The six-page letter, written by Feder, urges councilmen to conduct their own investigation into the matter because the request “clearly warrants serious consideration by the council for a number of reasons.”

“If the Weber rezoning request for a trash-transfer station within South Quarry is denied, and efforts prevail to bar such a station anywhere in south county, is not the inevitable result that future transfer sites will simply be shifted to other parts of St. Louis County?” Feder stated in the June 1 letter.

“Is the site of the ‘not in my backyard’ battle simply being moved to another location?” the letter continued. “Does not blanket opposition to trash-transfer stations likely assure the proposed expansion of the Sulphur Spring Road Landfill because other, arguably more logical means of dealing with solid-waste management are being ignored?”

Feder also notes that the Department of Health most likely will not make a decision regarding the issuance of a license to Fred Weber for a trash-transfer station on Baumgartner Road until the county makes a decision on the rezoning the request.

“The County Council should not, in fairness to all of St. Louis County, put its head in the sand by refusing to take up the Weber rezoning request during the 90-day period, which began on May 25,” Feder stated.

Campisi told the Call he plans on letting the rezoning request sit for the complete 90-day period — a common practice employed by all councilmen when they do not support a particular request.

“This letter hasn’t changed my mind at all. With all of the things that happened with the health department, the Planning Commission and the continual violations of Fred Weber at the quarry … I just don’t feel that Fred Weber needs a trash-transfer station in south county,” he said.
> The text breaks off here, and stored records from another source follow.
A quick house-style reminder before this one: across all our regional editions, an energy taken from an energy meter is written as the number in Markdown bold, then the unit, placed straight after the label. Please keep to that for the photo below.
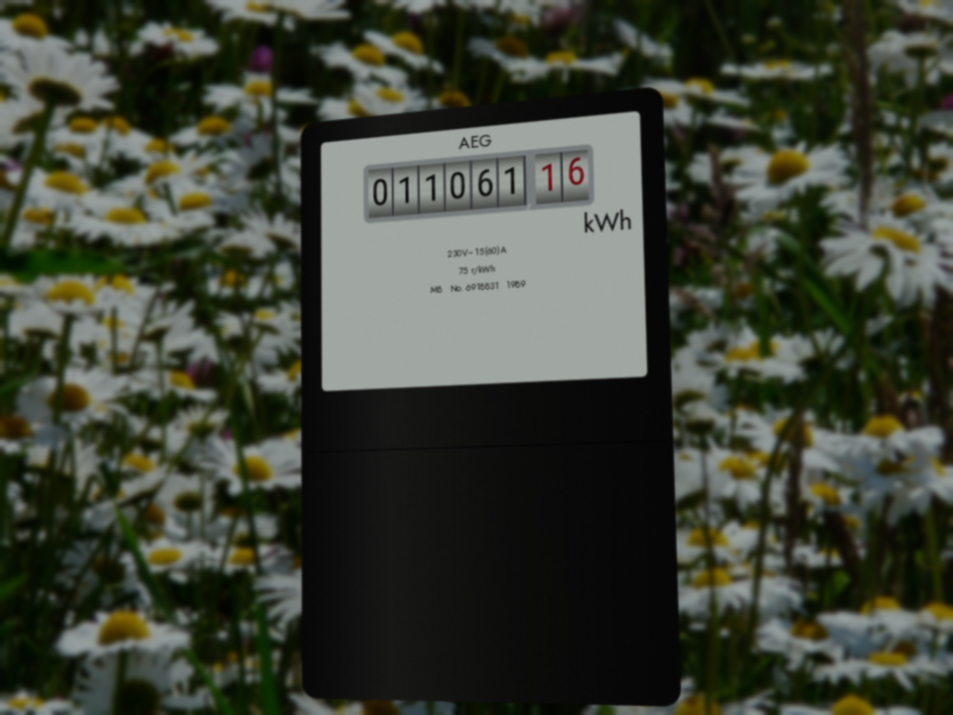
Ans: **11061.16** kWh
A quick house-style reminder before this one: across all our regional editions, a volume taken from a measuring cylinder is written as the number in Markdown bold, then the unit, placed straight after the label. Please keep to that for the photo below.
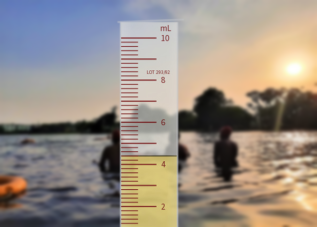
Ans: **4.4** mL
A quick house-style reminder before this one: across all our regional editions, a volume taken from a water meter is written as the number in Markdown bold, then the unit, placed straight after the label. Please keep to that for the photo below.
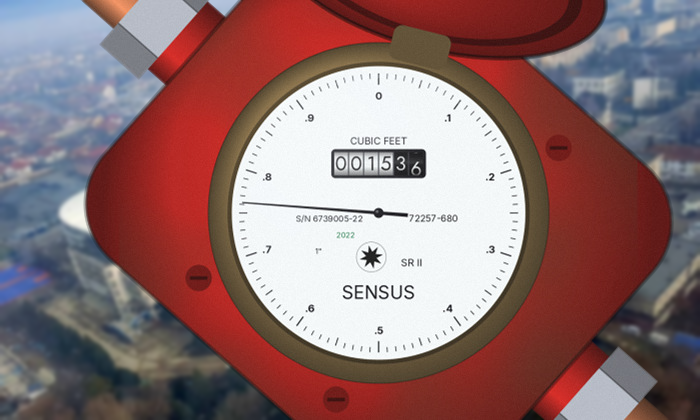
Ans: **1535.76** ft³
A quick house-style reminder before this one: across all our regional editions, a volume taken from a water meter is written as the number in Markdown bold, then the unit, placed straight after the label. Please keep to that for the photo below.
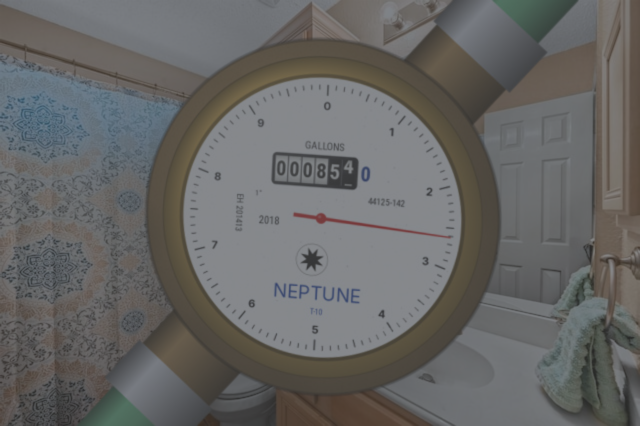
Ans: **8542.6** gal
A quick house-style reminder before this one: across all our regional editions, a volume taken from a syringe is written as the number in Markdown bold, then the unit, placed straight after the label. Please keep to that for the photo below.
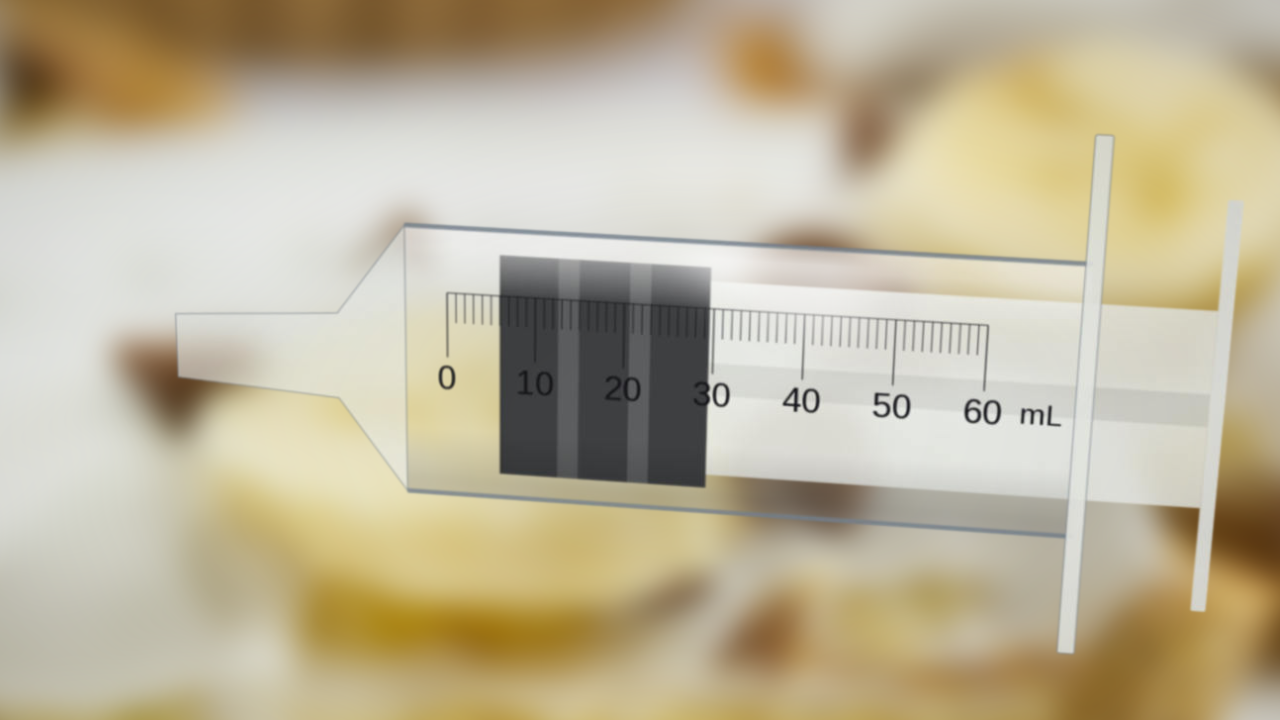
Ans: **6** mL
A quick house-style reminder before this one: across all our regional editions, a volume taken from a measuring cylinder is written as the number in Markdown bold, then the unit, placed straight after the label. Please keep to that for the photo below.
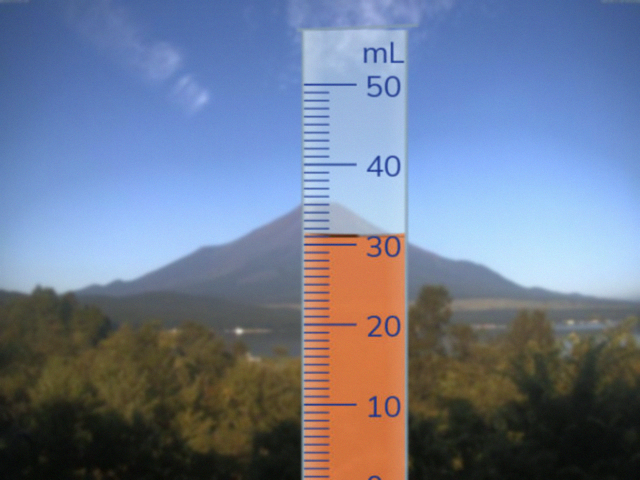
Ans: **31** mL
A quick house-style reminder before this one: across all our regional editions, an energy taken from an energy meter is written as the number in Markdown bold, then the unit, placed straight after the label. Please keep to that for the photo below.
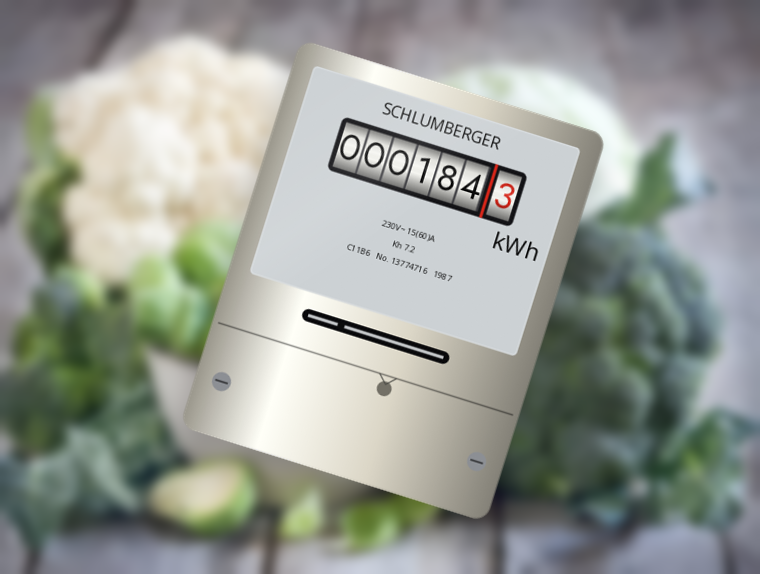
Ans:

“I don’t think we’ve ignored any of his correspondence at all. Anything that Fred Weber’s lawyers have asked us to do, we have done. I think enough is enough. It is time for this to just go away … We have received and filed all of their reports. They have asked us to do many things and we’ve done them. Now it’s time to say goodbye,” Campisi added.

Allowing the matter to be denied “simply by inaction,” Feder contends, is not what the council is elected to do on an issue that is so important to all of St. Louis County.

“Certainly Fred Weber Inc. understands that this zoning request is controversial …,” Feder stated in the letter. “Yet even in an election year, we believe the County Council’s commitment to the general health, safety and welfare of the county as a whole is paramount in considering whether to give even an arguably ‘unpopular’ proposal a full and objective hearing.”